-- Directions --
1. Return the passage of the adult day care text that runs from "Medicaid will also" up to and including "other health professionals.", copied word for word.
2. Take the text on Medicare, Medicaid, and adult day care further, picking up after its final sentence.

══ Text provided

Q: I am the full-time caregiver for my mom, and I also work full-time. She cannot be left home alone all day, so I am looking into adult day care. Will Medicare or Medicaid pay for it?
A: Medicare does not pay for any type of adult day care (ADC). Some Medicare Advantage Plans (Part C) may provide partial coverage for these services, but they are not required to do so. However, Medicaid will typically provide some type of coverage, but acceptance into these programs can be challenging.
Medicaid will provide for social adult day care, care in the home or in an assisted living facility, under the Home and Community Based Services (HCBS) program available in many communities. This method of managing services helps seniors to remain living in their community for as long as possible and avoid placement in a nursing home. There may be a waiting list for services, depending on whether the state includes them in their basic Medicaid State Plan or uses a waiver program.
Medicaid will also pay most or all of the costs for services provided by licensed adult day health care settings for participants with very low income, few assets, and a demonstrated need for skilled nursing care. This medical model of daily care usually requires a health assessment and a physician's order before someone can be admitted into the program. These centers often provide rehabilitative physical, occupational, and speech therapies, and staff include a registered nurse (RN), therapists, and other health professionals.

════
══ Recorded information

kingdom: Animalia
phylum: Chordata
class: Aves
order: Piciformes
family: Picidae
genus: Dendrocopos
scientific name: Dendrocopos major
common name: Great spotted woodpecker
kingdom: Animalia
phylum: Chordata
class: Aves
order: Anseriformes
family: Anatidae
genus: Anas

════
══ Recorded information

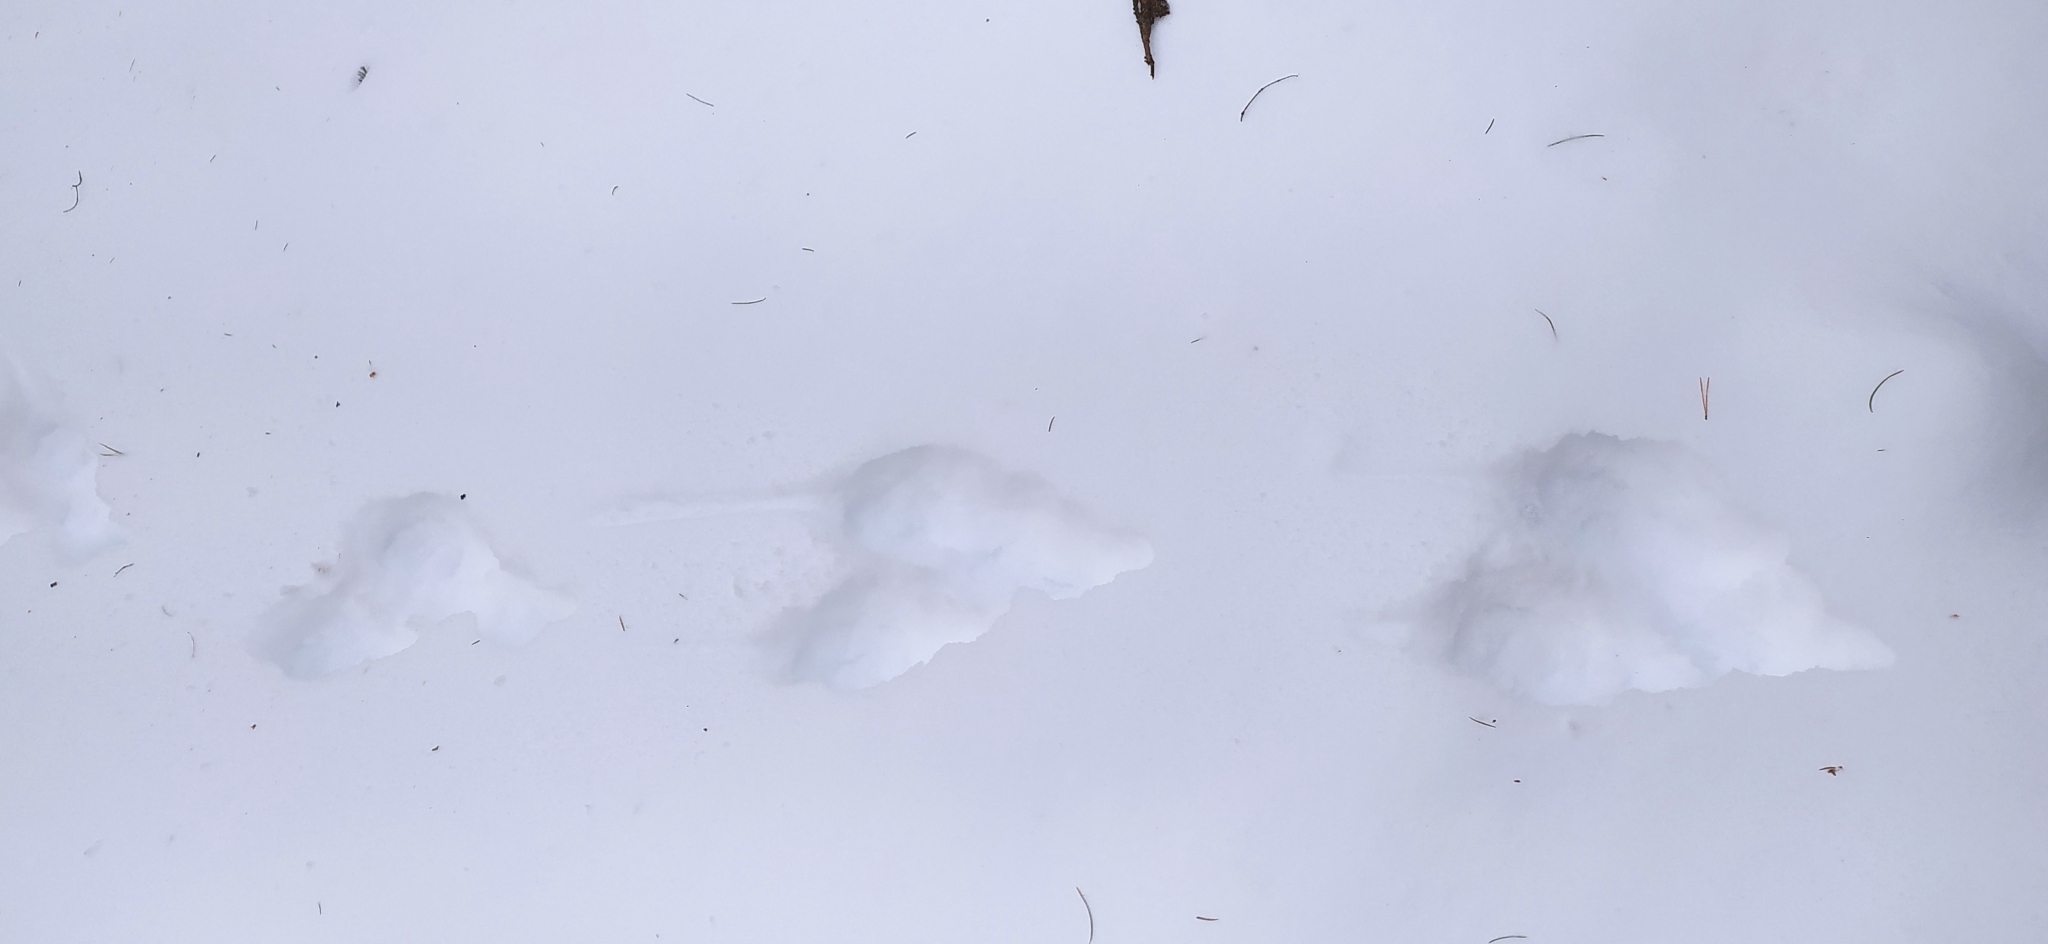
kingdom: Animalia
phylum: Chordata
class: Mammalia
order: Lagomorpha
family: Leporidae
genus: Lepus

════

-- Task-by-task outputs --
1.
Medicaid will also pay most or all of the costs for services provided by licensed adult day health care settings for participants with very low income, few assets, and a demonstrated need for skilled nursing care. This medical model of daily care usually requires a health assessment and a physician's order before someone can be admitted into the program. These centers often provide rehabilitative physical, occupational, and speech therapies, and staff include a registered nurse (RN), therapists, and other health professionals.

2.
A third type of day care provides social and health services specifically for seniors with Alzheimer's and other types of dementia. The staff is specifically trained in dementia care and will help participants with activities of daily living (ADLs), coordinate activities for their unique physical and cognitive skill levels, and provide careful supervision and security measure to prevent wandering. Medicaid typically covers this specialized type of care.
Private medical insurance policies sometimes cover a portion of adult day care center costs when licensed medical professionals are involved in the care. Long-term care insurance may also pay for adult day services, depending on the policy.
There are also many local programs that might be able to help you offset the costs. Check with your local Area Agency on Aging for a list of resources. PACE is one example that helps with community care services, but it is only available in some states.